Apart from my moments of crazed decisions, I passed most of my life, especially when alone, in a state of mood-neutrality, with my personality, whatever that was, in suspension. Not bold, not withdrawn. Simply here, neither content nor morose, but carrying out tasks, thinking about dinner, or sex, staring at the screen, taking a shower. Intermittent regrets about the past, occasional forebodings about the future, barely aware of the present, except in the obvious sensory realm. Psychology, once so interested in the trillion ways the mind goes awry, was now drawn to what it considered the common emotions, from grief to joy. But it had overlooked a vast domain of everyday existence: absent illness, famine, war or other stresses, a lot of life is lived in the neutral zone, a familiar garden, but a grey one, unremarkable, immediately forgotten, hard to describe.
At the time, I was not to know that these graded options would have little effect on Adam. The real determinant was what was known as ‘machine learning’. The user’s handbook merely granted an illusion of influence and control, the kind of illusion parents have in relation to their children’s personalities. It was a way of binding me to my purchase and providing legal protection for the manufacturer. ‘Take your time,’ the manual advised. ‘Choose carefully. Allow yourself several weeks, if necessary.’

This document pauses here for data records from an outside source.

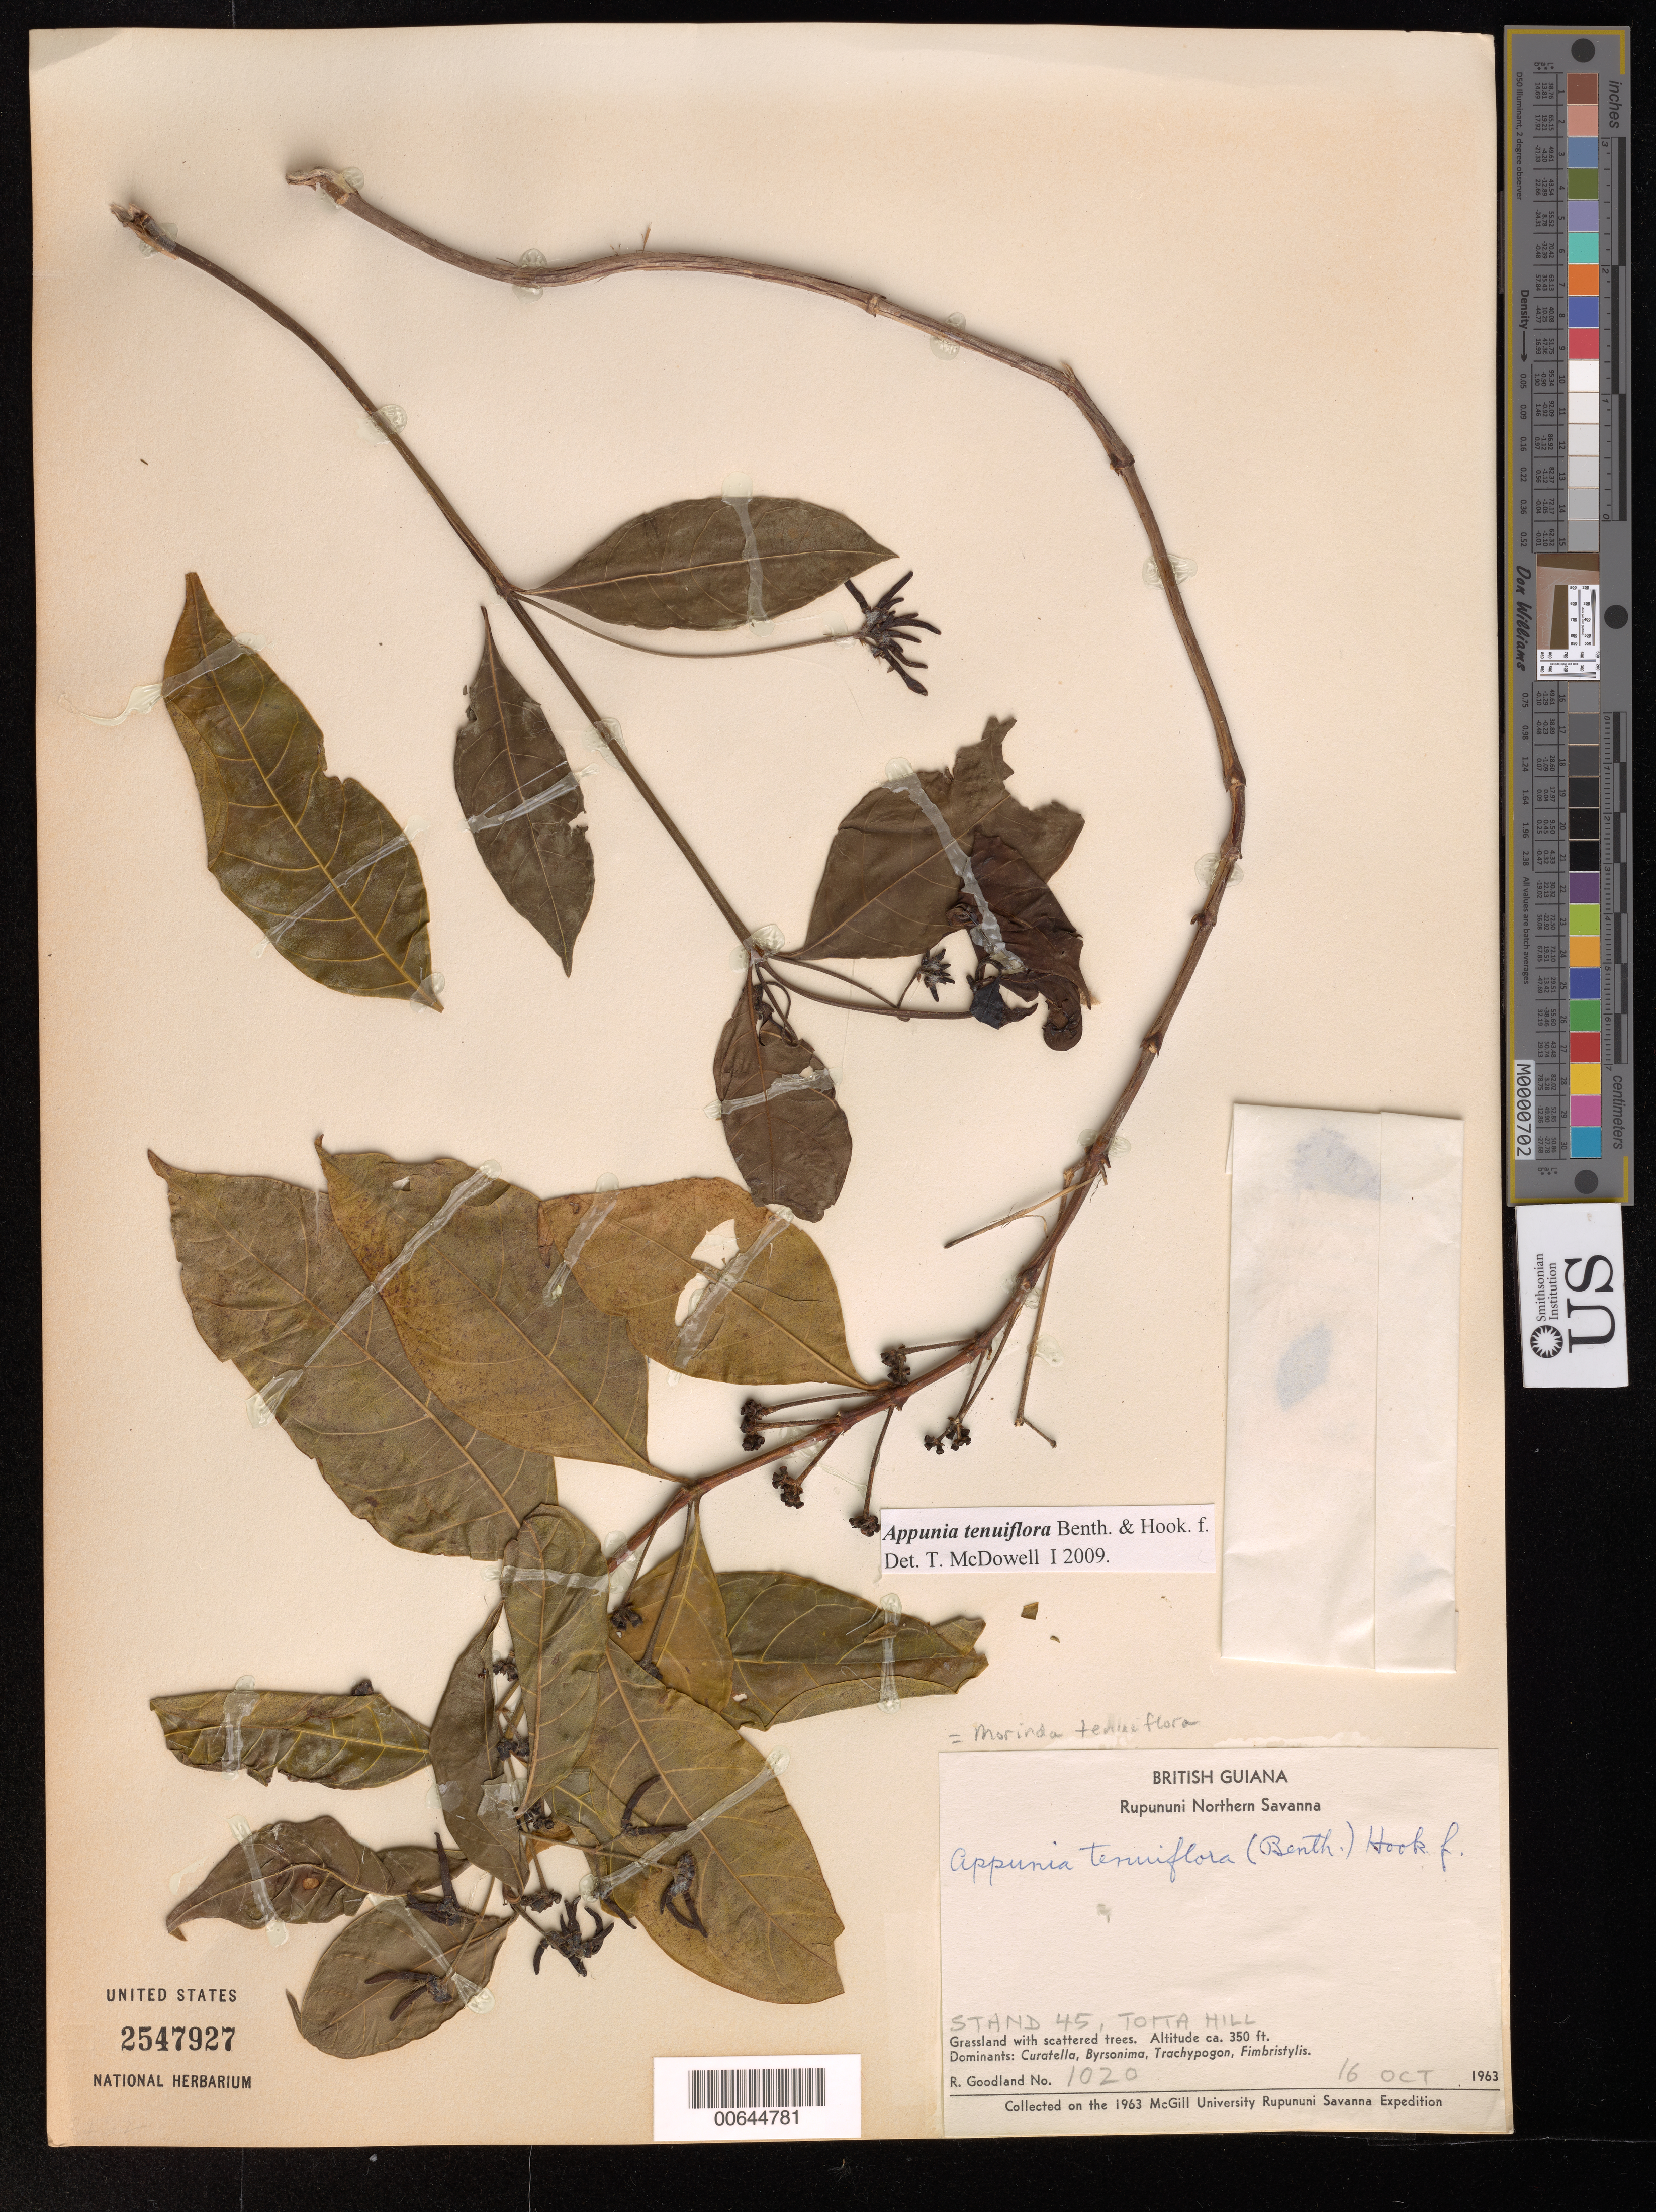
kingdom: Plantae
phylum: Tracheophyta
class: Magnoliopsida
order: Gentianales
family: Rubiaceae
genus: Appunia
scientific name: Appunia tenuiflora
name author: (Benth.) Hook. f. ex B.D. Jacks.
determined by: McDowell, T.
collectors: R. Goodland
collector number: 1020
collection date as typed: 16-Oct-63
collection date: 1963-10-16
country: Guyana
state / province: U. Takutu-U. Essequibo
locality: Rupununi Northern Savanna, Toka Hill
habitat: Grassland with scattered trees. Dominants: Curatella, Byrsonima, Trachypogon, Fimbristylis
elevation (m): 107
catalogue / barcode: US 2547927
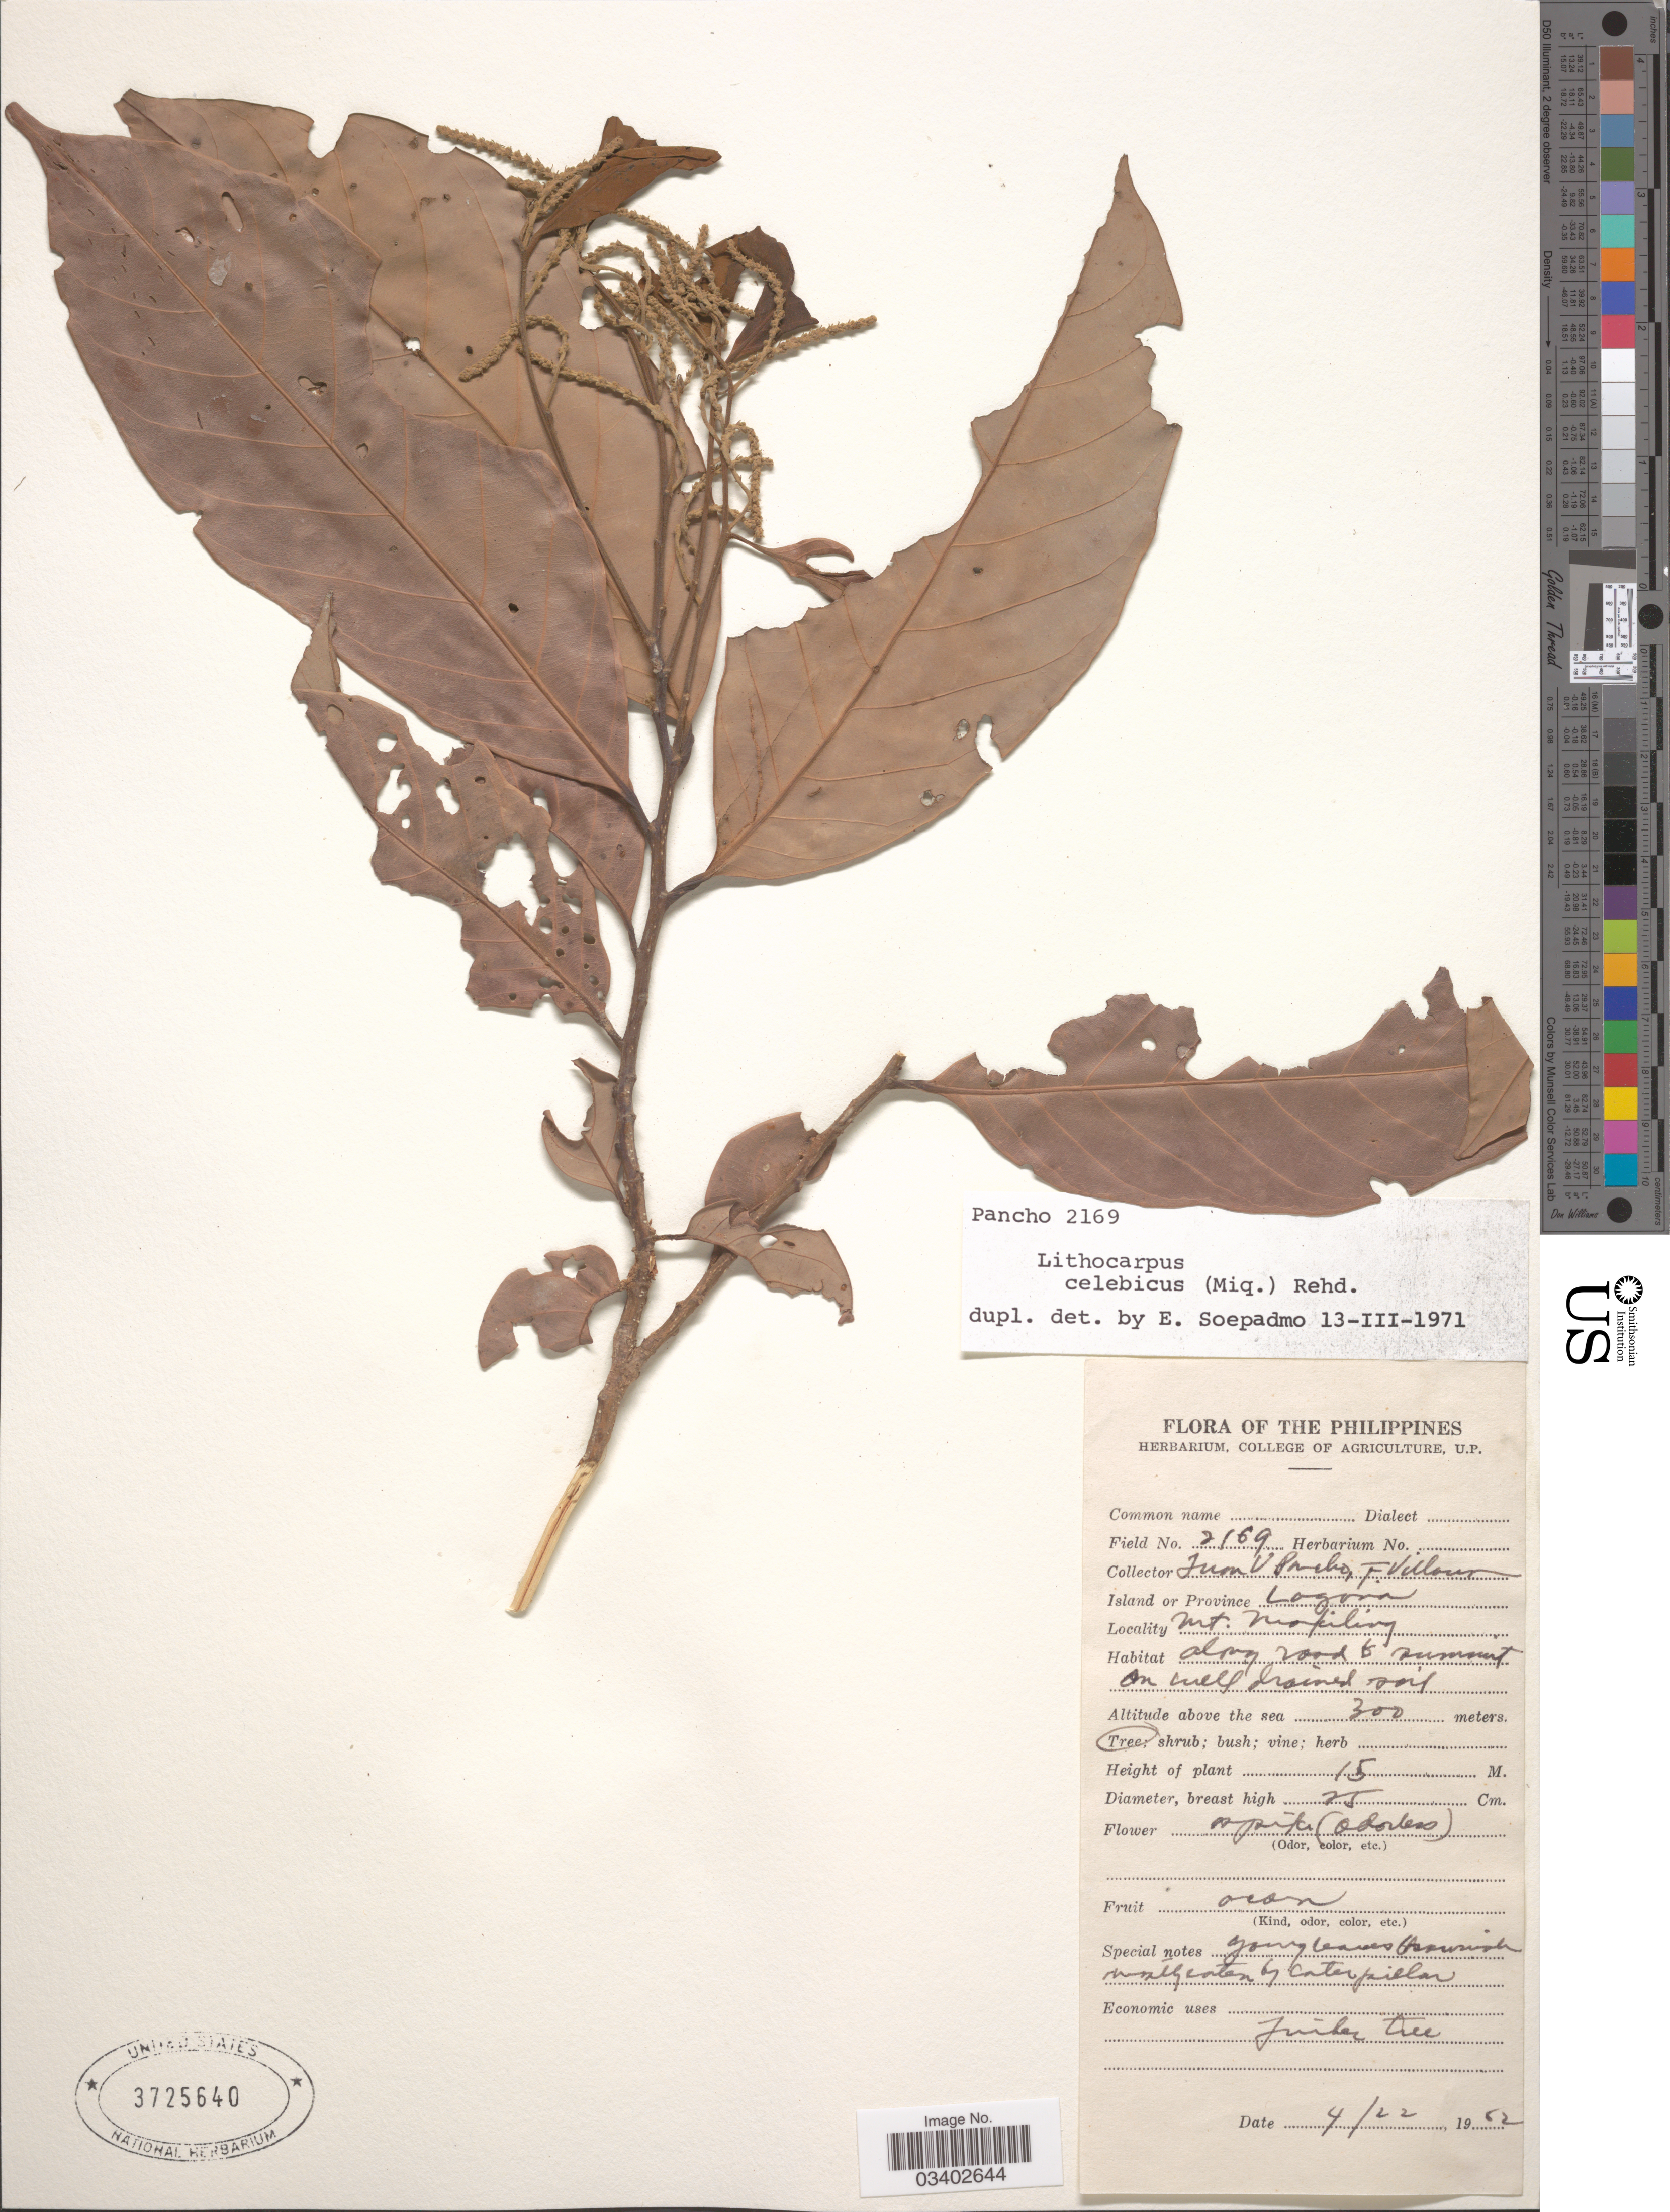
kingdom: Plantae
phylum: Tracheophyta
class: Magnoliopsida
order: Fagales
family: Fagaceae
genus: Lithocarpus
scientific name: Lithocarpus celebicus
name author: (Miq.) Rehder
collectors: J. Pancho & F. Vilhena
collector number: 2169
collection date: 1952-04-22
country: Philippines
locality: Island or Province Laguna. Mt. Makiling. Along road to summit on well drained soil.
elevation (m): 300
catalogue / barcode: US 3725640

I let half an hour pass before I checked on him again. No change. Still at the table, arms pushed out straight before him, eyes closed. But I thought his hair, deepest black, was bulked out a little and had acquired a certain shine, as though he’d just had a shower. Stepping closer, I saw to my delight that though he wasn’t breathing, there was, by his left breast, a regular pulse, steady and calm, about one a second by my inexperienced guess. How reassuring. He had no blood to pump around, but this simulation had an effect. My doubts faded just a little. I felt protective towards Adam, even as I knew how absurd it was. I stretched out my hand and laid it over his heart and felt against my palm its calm, iambic tread. I sensed I was violating his private space. These vital signs were easy to believe in. The warmth of his skin, the firmness and yield of the muscle below it – my reason said plastic or some such, but my touch responded to flesh.
It was eerie, to be standing by this naked man, struggling between what I knew and what I felt. I walked behind him, partly to be out of range of eyes that could open at any moment and find me looming over him. He was muscular around his neck and spine. Dark hair grew along the line of his shoulders. His buttocks displayed muscular concavities. Below them, an athlete’s knotted calves. I hadn’t wanted a superman. I regretted once more that I’d been too late for an Eve.
On my way out of the room I paused to look back and experienced one of those moments that can derange the emotional life: a startling realisation of the obvious, an absurd leap of understanding into what one already knows. I stood with one hand resting on the doorknob. It must have been Adam’s nakedness and physical presence that prompted the insight, but I wasn’t looking at him. It was the butter dish. Also, two plates and cups, two knives and two spoons scattered across the table. The remains of my long afternoon with Miranda. Two wooden chairs were pushed back from the table, turned companionably towards each other.
We had become closer this past month. We talked easily. I saw how precious she was to me and how carelessly I could lose her. I should have said something by now. I’d taken her for granted. Some unfortunate event, some person, a fellow student, could get between us. Her face, her voice, her manner, both reticent and clear-headed, were sharply present. The feel of her hand in mine, that lost, preoccupied manner she had. Yes, we had become very close and I’d failed to notice it was happening. I was an idiot. I had to tell her.
I went back into my office, which doubled as my bedroom. Between the desk and the bed there was enough space in which to walk up and down. That she knew nothing about my feelings was now an anxious matter. Describing them would be embarrassing, perilous. She was a neighbour, a friend, a kind of sister. I would be addressing a person I didn’t yet know. She would be obliged to step out from behind a screen, or remove a mask and speak to me in terms I had never heard from her.